Брукнер и Малер нашли друг друга: оба знали, что такое критика и непризнанность, испытывали любовь к Вагнеру и понимали стратегию развития искусства. Позднее дружба их так сплотила, что Брукнера стали называть приемным отцом Малера. Густав со своими друзьями нередко оказывался свидетелем столкновений Брукнера, в частности с критиком Гансликом, который постоянно разжигал страсти, обрушиваясь с беспощадной тирадой на Вагнера, а впоследствии и на Малера. Известно, что Ганслик пытался не допустить Брукнера к преподаванию в университете, но Брукнер всё же читал там гармонию и контрапункт, сделав теорию музыки частью университетской учебной программы.

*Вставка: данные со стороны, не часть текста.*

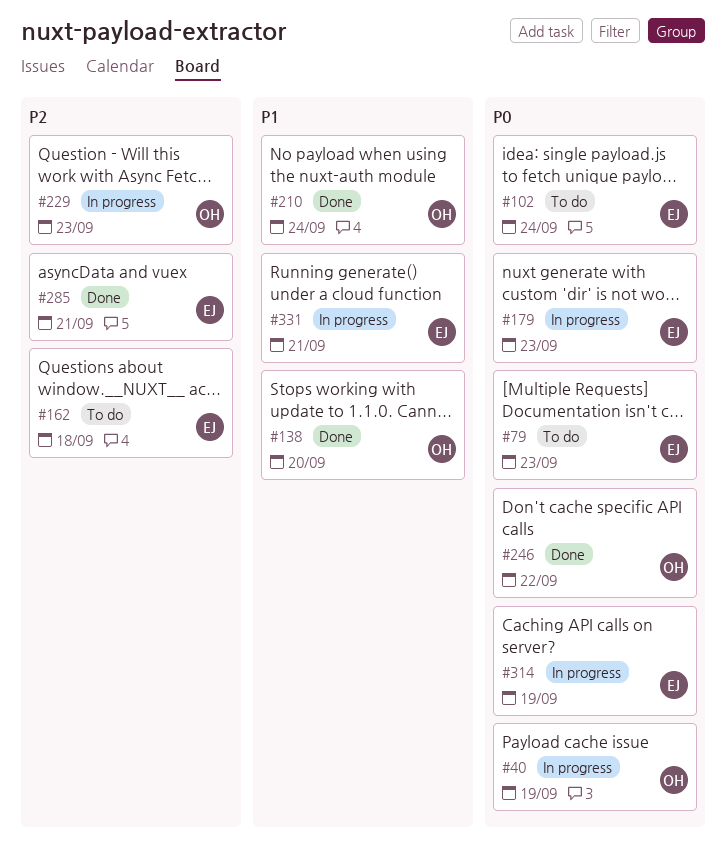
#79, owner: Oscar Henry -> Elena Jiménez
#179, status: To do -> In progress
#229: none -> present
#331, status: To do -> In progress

Дружбу между Малером и Брукнером можно назвать духовным венцом консерваторских дней Густава. Сохранилось много историй, свидетельствующих о их привязанности и взаимном уважении. С другой стороны, чувство молодого Малера к Брукнеру было преклонением перед великим человеком. Он присутствовал на лекциях Брукнера в университете и видел, какой восторг они вызывали у слушателей. Юный и зрелый композиторы были настолько дружны, что вместе входили и выходили из здания университета. Малер являлся одним из немногих привилегированных гостей в доме Брукнера. Старший друг играл ему отрывки из сочиняемой в тот момент симфонии. Как высший знак уважения маэстро всегда провожал Густава, проходя все четыре лестничных пролета, и расставался с ним у двери на улицу. Вопрос, был ли Малер брукнеровским учеником, не столь важен ввиду неопровержимых доказательств существования их более глубокого взаимного чувства. Однако после смерти Малера было обнаружено письмо, отвечающее на этот вопрос: «Я никогда не был учеником Брукнера. Все думают, что я учился у него, потому что в студенческие годы в Вене часто был в его компании и числился среди его первых учеников. На самом деле, я думаю, что в свое время мой друг Кржижановский и я были его единственными последователями. Несмотря на большую разницу в возрасте между нами, веселый нрав Брукнера и его детская доверчивость сделали наши отношения чистой открытой дружбой. Естественно, понимание и реализация моих художественных и человеческих взглядов невозможны без его влияния. Поэтому я считаю, что, возможно, более оправданно, чем большинство других, называю себя его учеником, и всегда буду делать это с глубокой благодарностью».

Достоинство, непреклонность и прежде всего непоколебимая вера в истинность сказанного, которыми Брукнер отвечал на жестокие обвинения, возносили его выше всяческих нападок. Для Малера в этом заключался нравственный урок, который, несомненно, помогал не падать духом в течение многих лет, когда ему — неизвестному композитору отказывали в признании. Как и Брукнер, не уступавший любым попыткам недоброжелателей принизить или изменить его взгляды, Малер впоследствии никогда не шел на творческие компромиссы. Позже, став концертирующим дирижером, Густав всегда навещал Брукнера в Вене. Надпись, сделанная Малером при дирижировании «Те Deum» Брукнера, стала знаменитой. На обложке партитуры вместо привычных слов «Для солистов, хора и оркестра» он написал: «Для ангельских голосов, чистых сердец и душ, очищенных огнем».